According to Robert Peston's summary of the speech, King argued that the hastily agreed Basel III accords are insufficient guarantee for publics who still stand behind their banks. For those do not spend their time watching the pin-stripes, Basel is the place where international bankers go to decide amongst themselves what is the least they can agree to tinker with their business model to keep the world's politicians happy (again: note the location).
What Mervyn King was arguing for, in the heart of the banking beast, was the abolition of banking as we know it. He proposed two alternative models. The first is already the subject of wide debate and would require a complete separation of retail and investment banking. The second is more interesting and known as 'limited purpose banking'. It works on the insurance model inherent within mutual approaches to finance and, as far as I can understand, leads to a situation where we really are ‘all in it together’, since the risks between capital and personal investments are pooled, with businesses and households sharing risks, but within different kinds of 'banks', operating with different degrees of risk.

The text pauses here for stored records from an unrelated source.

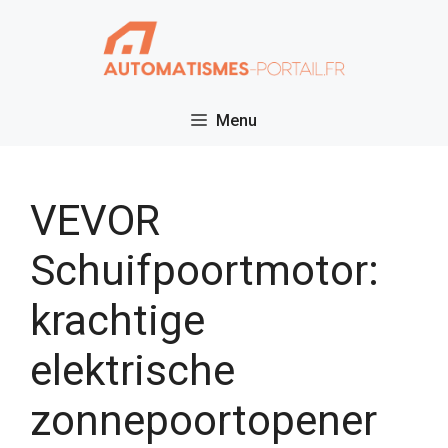
Ga
naar
de
inhoud
Menu
VEVOR
Schuifpoortmotor:
krachtige
elektrische
zonnepoortopener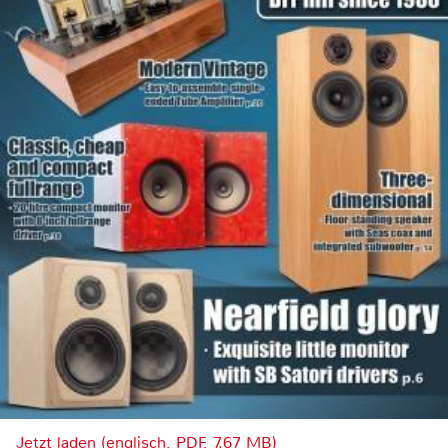
Jetzt laden (englisch, PDF, 7.67 MB)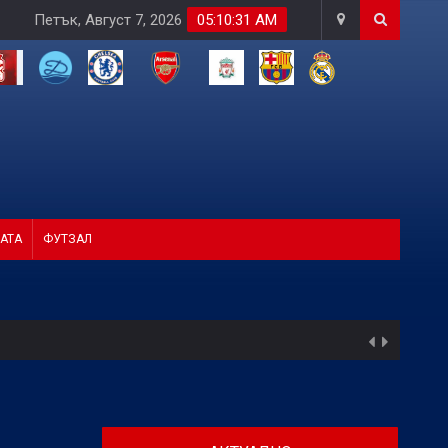
Петък, Август 7, 2026
05:10:33 AM
АТА
ФУТЗАЛ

Mervyn King places his hope in the Independent Commission on Banking, whose members are all well-steeped in the capitalist money and banking system, and are sure to recommend an adaptation that does nothing to change the status quo in terms of the sharing of economic power within global capital. Perhaps it is time to launch our own People's Commission on Banking in response. This could propose that the creation of money should be in the public, not the private sector, thus solving all King's problems at a stroke. I propose Mary Mellor for Chair.